Karim KAL

Né en Suisse en 1977 - Vit à Lyon

La pratique photographique de Karim Kal s’inscrit dans une démarche documentaire. S’intéressant aux territoires en relégation, il développe un travail sur la lumière pour créer de l’incertitude dans ces espaces contraints, questionner les rapports d’autorités et luttes de pouvoirs qui s’y exercent. Avec un dispositif de prise de vue nocturne au flash, faisant tendre l’image vers l’abstraction, il relève des marqueurs sociaux, culturels et politiques inscrits dans l’architecture urbaine.

La série Kosmos empreinte son titre au roman de Gombrowicz « Cosmos » paru en 1965. Dans ce livre, sorte d’enquête policière digressive dans la campagne polonaise, l’auteur s’appuie sur des descriptions du réel vertigineusement détaillées appréhendé par le biais fantasmatique des deux principaux personnages. Le descriptif devient la matière exclusive et inépuisable des projections subjectives des deux protagonistes. La précision, l’abondance de détail, l’objectivité des observations accentue l’infondé de leurs interprétations. Ce livre constitue ainsi une puissante fable critique de l’arbitraire.

La série de 46 photographies Kosmos a été réalisée en 2020 au centre psychothérapique de l’Ain, à Bourg En Bresse. S’intéressant à la ségrégation spatiale qui structure l’hôpital, à l’isolement du site vis à vis de l’extérieur, à la mise à l’écart de la société, au cloisonnement interne en fonction des pathologies, de l’âge des patients, à leur dangerosité potentielle vis à vis d’eux même et des autres, Karim Kal a réalisé une série de vues frontales très détaillées de murs intérieurs et extérieurs de l’hôpital, à la chambre 4/5 inch, dont les choix ont été dictés par les différentes textures et couleurs des murs. Ce point de vue face au mur pour les internes constitue un point de vue naturel et quotidien.

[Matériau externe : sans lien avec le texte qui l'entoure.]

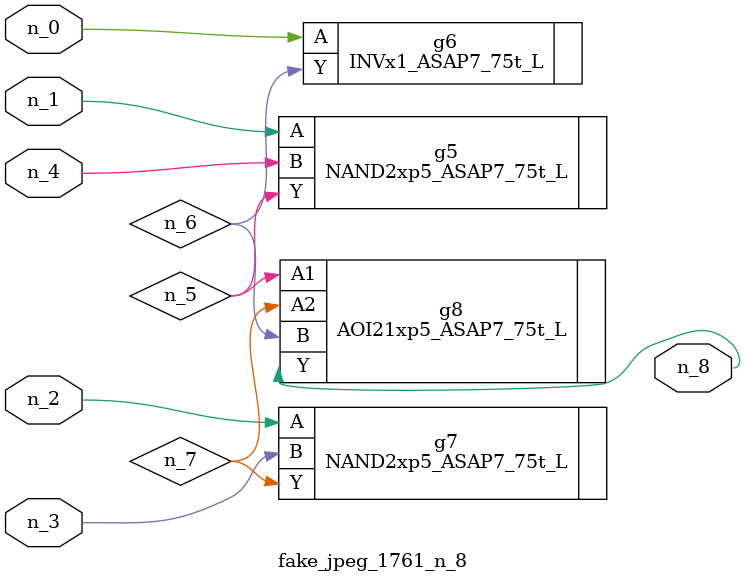
<source format=v>
module fake_jpeg_1761_n_8 (n_3, n_2, n_1, n_0, n_4, n_8);

input n_3;
input n_2;
input n_1;
input n_0;
input n_4;

output n_8;

wire n_6;
wire n_5;
wire n_7;

NAND2xp5_ASAP7_75t_L g5 ( 
.A(n_1),
.B(n_4),
.Y(n_5)
);

INVx1_ASAP7_75t_L g6 ( 
.A(n_0),
.Y(n_6)
);

NAND2xp5_ASAP7_75t_L g7 ( 
.A(n_2),
.B(n_3),
.Y(n_7)
);

AOI21xp5_ASAP7_75t_L g8 ( 
.A1(n_5),
.A2(n_7),
.B(n_6),
.Y(n_8)
);


endmodule
</source>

Les images sont réalisées de jour, et un faisceau de flash circulaire vient géométriquement rediscuter la planéité du mur, le rectangle du cadrage. La lumière est façonnée avec un dégradé de contraste très progressif, qui vient créer une forme de profondeur ou de relief sphérique à la surface du mur. Les frontières absolues que matérialisent et représentent les murs des chambres, des bâtiments, de l’enceinte du site, sont interrogées par le parti-pris formel. L’abstraction des images invite à un questionnement sur l’enfermement comme stratégie de traitement des pathologies psychiatriques, et pour faire écho a la pensée de Michel Foucault, un questionnement sur l’appréhension de l’altérité dans nos sociétés modernes. Les images ont été réalisées avec un groupe de patients de l’hôpital qui ont été chargés d’identifier les différents murs, leur qualité, leur couleur dans des espaces souvent inaccessibles aux visiteurs extérieurs et qui ont accompagné et assisté l’artiste lors des prises de vue.